City officials were able to provide documentation to this publication to support these statements and this timeline.
But Ms. Neuenfeldt has blasted the city officials on social media with a different story for their lack of cooperation...
"Our experience with the Beaumont PD hinged upon the bizarre. We complied with every requirement they gave us in order to ensure that both the runners and our sisters would be safe. At one point in my dealings with the PD I seriously had to ask the question 'is the town of Beaumont anti-bikers or simply anti-women?' Working with this Police Department was anything but pleasant."
"The (parade) permit was turned down because of Beaumont PD manpower," Layne wrote.
"They did not have the manpower because of the Gift of Life event, even though the parade was not near Crockett Street. So, the Sheriff's Department is doing it for us. We were told we need a permit if we were riding the parade in the city. We were turned down because of the other event and opted to have the parade outside of the city limits. We got the okay from the Sheriff's department. We did not want it downtown because we preferred a route where there was as little stop and go as possible because the volume of motorcycles."

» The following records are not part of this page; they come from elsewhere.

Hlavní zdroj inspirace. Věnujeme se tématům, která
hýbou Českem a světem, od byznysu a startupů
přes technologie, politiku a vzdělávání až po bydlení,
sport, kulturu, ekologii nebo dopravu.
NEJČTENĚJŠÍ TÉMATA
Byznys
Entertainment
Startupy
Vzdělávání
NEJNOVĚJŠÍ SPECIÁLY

"There were many extreme challenges working with the powers-that-be in Beaumont - from the Mayor's office (a woman who showed absolutely no interest in either being our Grand Marshall in the parade or simply saying a few words to welcome us to her city) to the Beaumont PD."
But according to the Mayor's office, the Mayor had a previous commitment to appear at the Annual Color Run and was unavailable for the motorcycle parade. Also, a request wasn't received in time to be given any consideration.
"Our policy is a two-week notice for any appearance requests for the Mayor or City Council Members. Even though the Mayor was unavailable, I'm sure we could have asked a council member or the Mayor-Pro-Tem, had we received more than a couple of days notice."
Amber Waybright, owner of Rockin' Mama's Kitchen & Shaved Ice was a vendor at the rally. She posted this angry comment on social media.
|Layne Neuenfeldt addressing the rally that the parade of|
621 motorcycles fell short of the world record, but said
that it had achieved a national record. But she has
declined to answer what record that is.
This publication has made numerous requests for documentation from the organizers, specifically to Ms. Neuenfeldt, only to receive this response.
"I have nothing to hide and am under absolutely no obligation to answer (the press). Email the information (to you?). That's a laugh."
The City of Beaumont had the opposite response...
"We were glad to see that some solution was found," Senior Assistant City Attorney Sharae N. Reed said. "Had Ms. Neuenfeldt simply worked with our city and tourism bureau, as we repeatedly invited her to do, we could have assisted securing better hotel rates for visiting attendees, security for the event and the parade through the city, just as she had promised to deliver to the attendees."